In general, a good chicken tinola is pretty easy to prepare. You’ll only need chicken, water, and up to two vegetables of your choice as main ingredients. Meanwhile, the cooking process merely involves steaming the meat in the water and mixing the rest of the components in. However, this still varies per region and style.
“Manok na may tubig” argument
The simplicity in chicken tinola’s recipe also makes it prone to being associated with mediocrity. That’s why when Twitter user @joshgrn_ described it as a mere “manok na may tubig” in a now-viral tweet, some Filipinos actually agreed. “The words ‘good’ and ‘tinola’ do not belong in the same sentence, especially beside each other,” one of them said. Another replied saying that it’s “literally seasoned water”.

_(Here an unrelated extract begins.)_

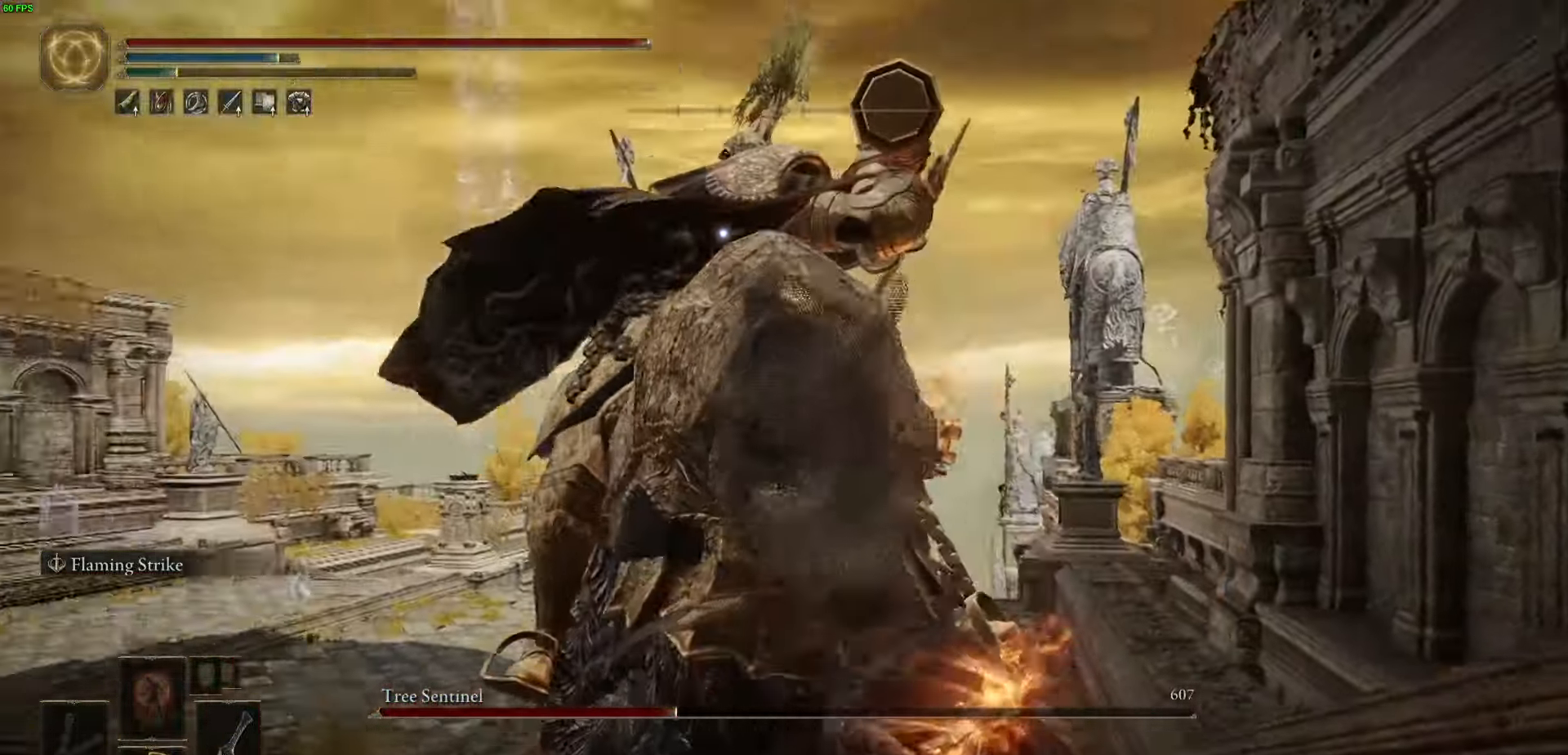
{"buttons": [], "left_stick": "up", "right_stick": "center", "events": [[150, "left_stick", "up"]]}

But there are more of them who roasted the netizen for simply not knowing how to cook tinola properly. “If you slow cook the chicken it will release the enzymes in its skin na antiviral. Parang chicken soup Pinoy version. Paturo ka ng tamang pagluto sa tinola para may lasa yung tinola mo,” Twitter user @alwaysThirty told @joshgrn_.

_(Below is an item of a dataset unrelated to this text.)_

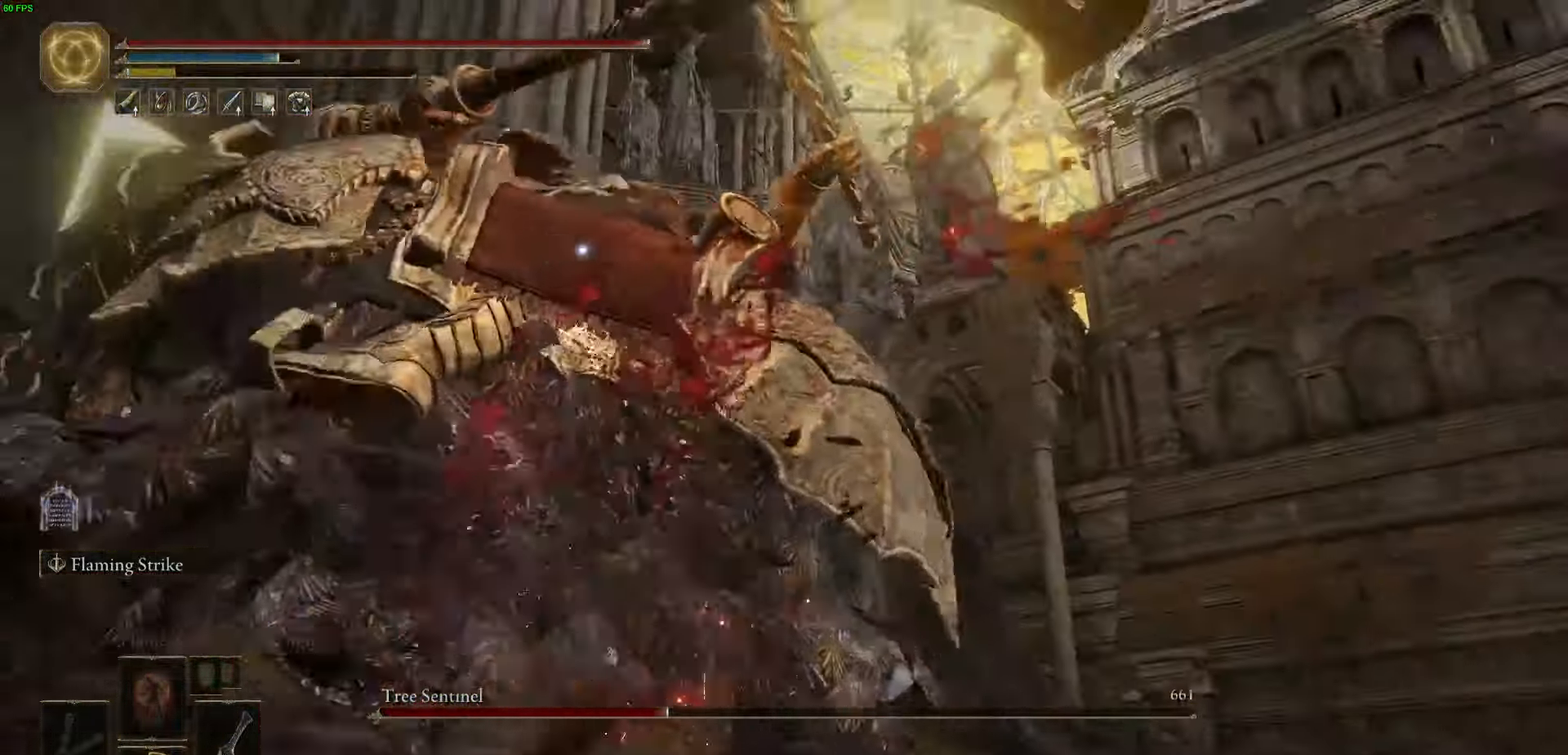
{"buttons": [], "left_stick": "up", "right_stick": "center", "events": []}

The argument has reached other social media platforms, and one of those who responded to the joshgrn_ was Erwan Heussaff, who describes himself as “a French-Filipino content creator with a passion for good food, travel, and fitness” in his official website’s biography.
“Some people were saying that this much-loved soup, tastes like water with chicken. I think those people need to cook better Tinola,” Heusaff said via Instagram. “In these times of uncertainty and frustration, over our current situation in the Philippines, focus your energy on what you can change and control. A bowl of soup never hurts either.”
Erwan Heussaff’s chicken tinola
Along with those words, Heussaff uploaded a three-minute video of how he makes his chicken tinola, or “tee-know-la”, as he likes to pronounce it. There are only about seven ingredients: organic, free-range, or native chicken, ginger, garlic, chicken broth, salt, green papaya, and chili leaves or malunggay.
The cooking, on the other hand, merely takes about an hour. First, sear the chicken, then remove them once slightly brown. In the same pan, fry the ginger until they’re brown and really aromatic. Add the chicken back along with garlic.
Then, put in the chicken broth instead of typical faucet water. According to Heussaff, this will really balance out or intensify the flavours. After 40 minutes, add the salt, followed by green papaya instead of sayote or vegetable pear, among its many other English names because it’s just “so much better”. Leave for five minutes.
Finally, add the chili leaves or malunggay. In Heussaff’s video, he specifically used the latter. If you have lemongrass, you may also opt to add it in. Wait for another three minutes, then serve with rice. “Why anyone would call this chicken water is beyond me,” the French-Filipino chef said as he ended the video with him tasting the soup while eating the still-warm chicken with just his hands.